Looking up, Apollinaris became aware that Prince Laureolus was in the room.

“Bad news, sir?” the prince asked.

“Infuriating news,” said Apollinaris. He made no effort to hide his smoldering anger. “A letter from Torquatus. The Emperor is running the treasury dry. What did he pay, I wonder, for that mountain of snow he had them set up in his garden last summer? Or for that tunic of plates of gold, studded with diamonds and pearls? And what little expenses are coming next? I fear to guess.”

“The Emperor,” Laureolus said quietly, and a derisive flicker appeared for a moment at one corner of the younger man’s mouth. “Ah! The Emperor, yes.” He needed to say no more.

Apollinaris had come to like the prince a great deal.
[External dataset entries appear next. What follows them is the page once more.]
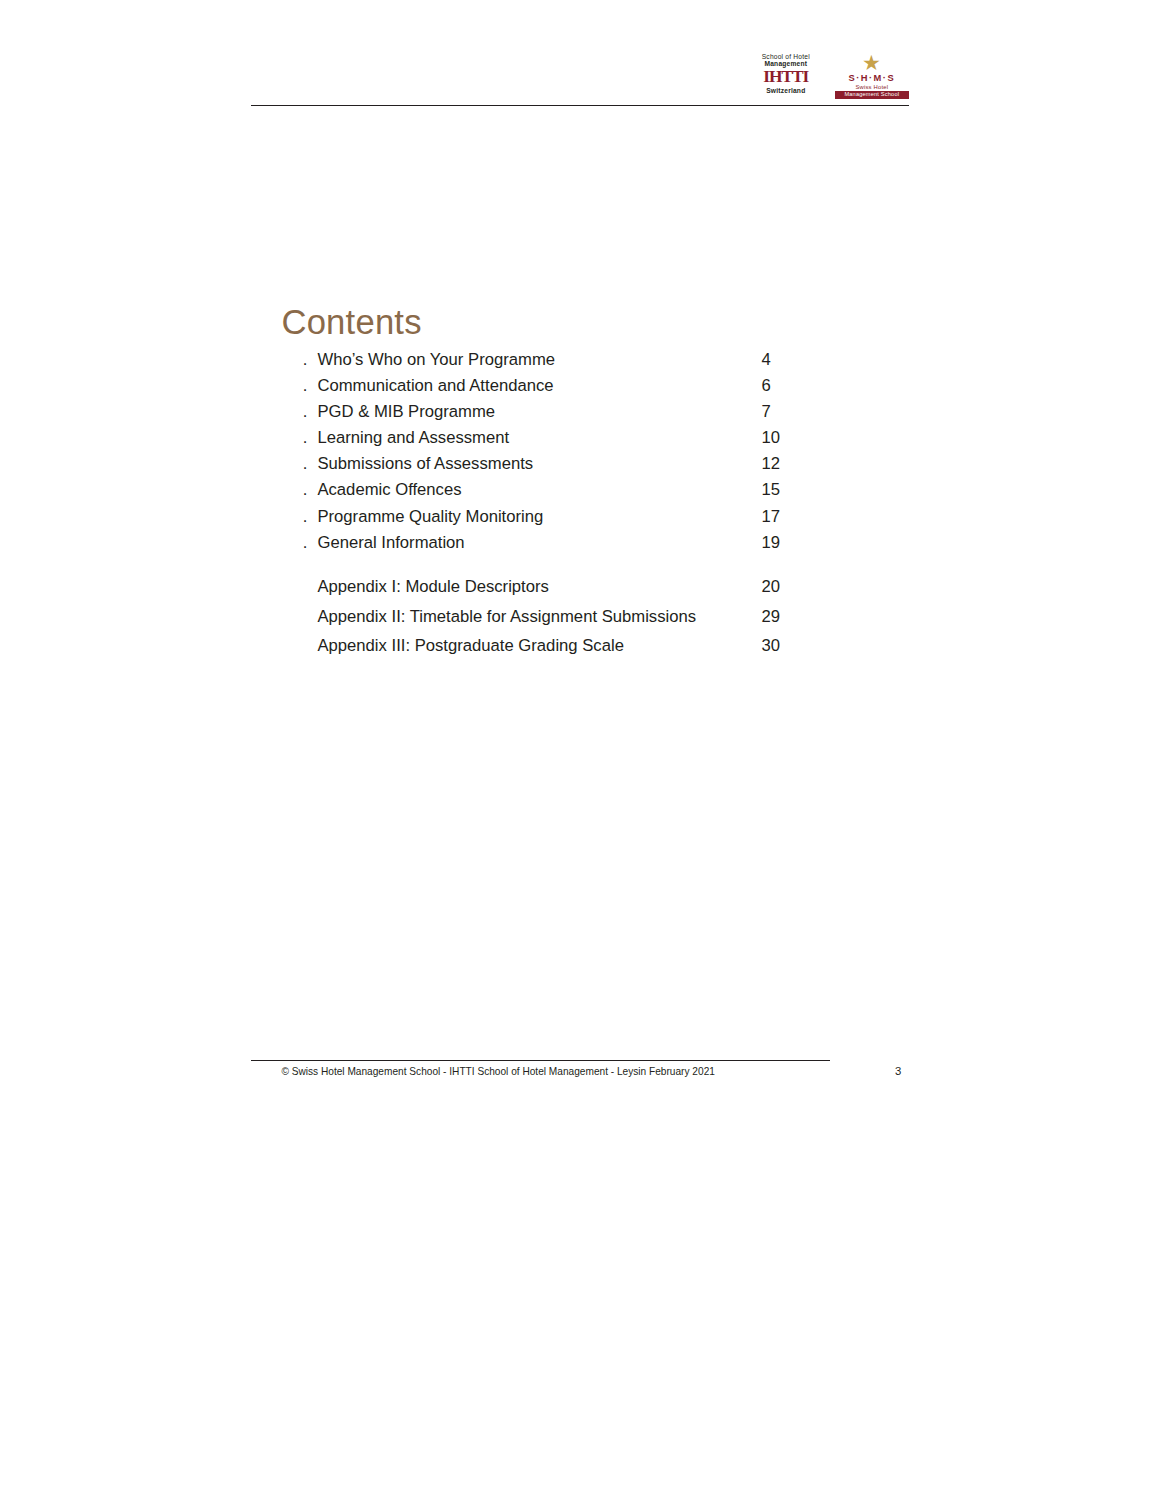School of Hotel
Management
IHTTI
Switzerland
★
S·H·M·S
Swiss Hotel
Management School
Contents
Who’s Who on Your Programme 4
Communication and Attendance 6
PGD & MIB Programme 7
Learning and Assessment 10
Submissions of Assessments 12
Academic Offences 15
Programme Quality Monitoring 17
General Information 19
Appendix I: Module Descriptors 20
Appendix II: Timetable for Assignment Submissions 29
Appendix III: Postgraduate Grading Scale 30
© Swiss Hotel Management School - IHTTI School of Hotel Management - Leysin February 2021
3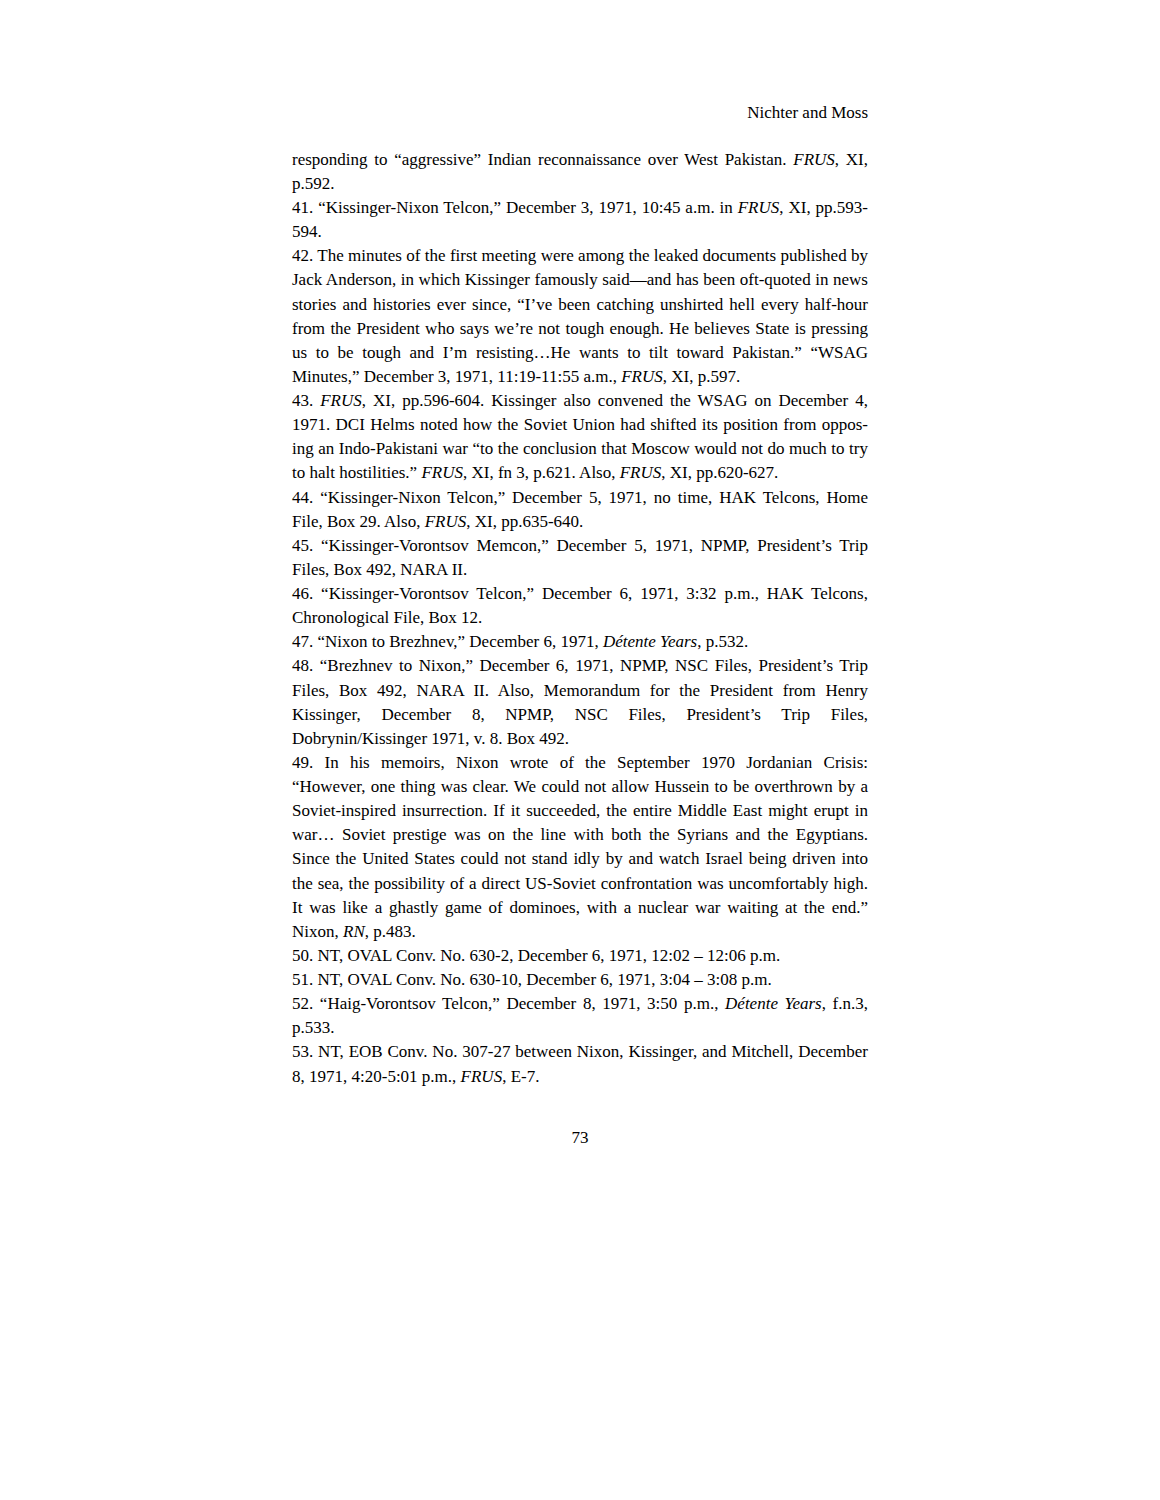Nichter and Moss
responding to “aggressive” Indian reconnaissance over West Pakistan. FRUS, XI, p.592.
41. “Kissinger-Nixon Telcon,” December 3, 1971, 10:45 a.m. in FRUS, XI, pp.593-594.
42. The minutes of the first meeting were among the leaked documents published by Jack Anderson, in which Kissinger famously said—and has been oft-quoted in news stories and histories ever since, “I’ve been catching unshirted hell every half-hour from the President who says we’re not tough enough. He believes State is pressing us to be tough and I’m resisting…He wants to tilt toward Pakistan.” “WSAG Minutes,” December 3, 1971, 11:19-11:55 a.m., FRUS, XI, p.597.
43. FRUS, XI, pp.596-604. Kissinger also convened the WSAG on December 4, 1971. DCI Helms noted how the Soviet Union had shifted its position from opposing an Indo-Pakistani war “to the conclusion that Moscow would not do much to try to halt hostilities.” FRUS, XI, fn 3, p.621. Also, FRUS, XI, pp.620-627.
44. “Kissinger-Nixon Telcon,” December 5, 1971, no time, HAK Telcons, Home File, Box 29. Also, FRUS, XI, pp.635-640.
45. “Kissinger-Vorontsov Memcon,” December 5, 1971, NPMP, President’s Trip Files, Box 492, NARA II.
46. “Kissinger-Vorontsov Telcon,” December 6, 1971, 3:32 p.m., HAK Telcons, Chronological File, Box 12.
47. “Nixon to Brezhnev,” December 6, 1971, Détente Years, p.532.
48. “Brezhnev to Nixon,” December 6, 1971, NPMP, NSC Files, President’s Trip Files, Box 492, NARA II. Also, Memorandum for the President from Henry Kissinger, December 8, NPMP, NSC Files, President’s Trip Files, Dobrynin/Kissinger 1971, v. 8. Box 492.
49. In his memoirs, Nixon wrote of the September 1970 Jordanian Crisis: “However, one thing was clear. We could not allow Hussein to be overthrown by a Soviet-inspired insurrection. If it succeeded, the entire Middle East might erupt in war… Soviet prestige was on the line with both the Syrians and the Egyptians. Since the United States could not stand idly by and watch Israel being driven into the sea, the possibility of a direct US-Soviet confrontation was uncomfortably high. It was like a ghastly game of dominoes, with a nuclear war waiting at the end.” Nixon, RN, p.483.
50. NT, OVAL Conv. No. 630-2, December 6, 1971, 12:02 – 12:06 p.m.
51. NT, OVAL Conv. No. 630-10, December 6, 1971, 3:04 – 3:08 p.m.
52. “Haig-Vorontsov Telcon,” December 8, 1971, 3:50 p.m., Détente Years, f.n.3, p.533.
53. NT, EOB Conv. No. 307-27 between Nixon, Kissinger, and Mitchell, December 8, 1971, 4:20-5:01 p.m., FRUS, E-7.
73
They were men built to the same general design, short, compact, muscular, though there was little else in the way of physical resemblance, Apollinaris being a man of dark, almost swarthy complexion with a broad triangular nose, a generous mouth, and deep-set coal-black eyes beneath a dense, shaggy brow, while Laureolus was pale, with chilly aristocratic features, a long, narrow high-bridged nose, a thin-lipped mouth, ice-cold eyes of the palest blue. He came from ancient Imperial lineage, tracing his ancestry in some fashion to the Emperor Publius Clemens, who had reigned a hundred years or so before the Byzantine conquest of the Western Empire. Disgusted with the profligate ways of Demetrius II, he had withdrawn five years back to his family’s property in the country to occupy himself with the study of early Roman history and literature. That was how Apollinaris, whose own country home was nearby and who shared Laureolus’s antiquarian interests, had come to meet him. He saw quickly that Laureolus, who was ten years his junior, had the same nostalgia for the strict ethical rigor of the long-vanished Roman Republic that he himself had, and Larcius Torquatus, and virtually no one else in modern Roma.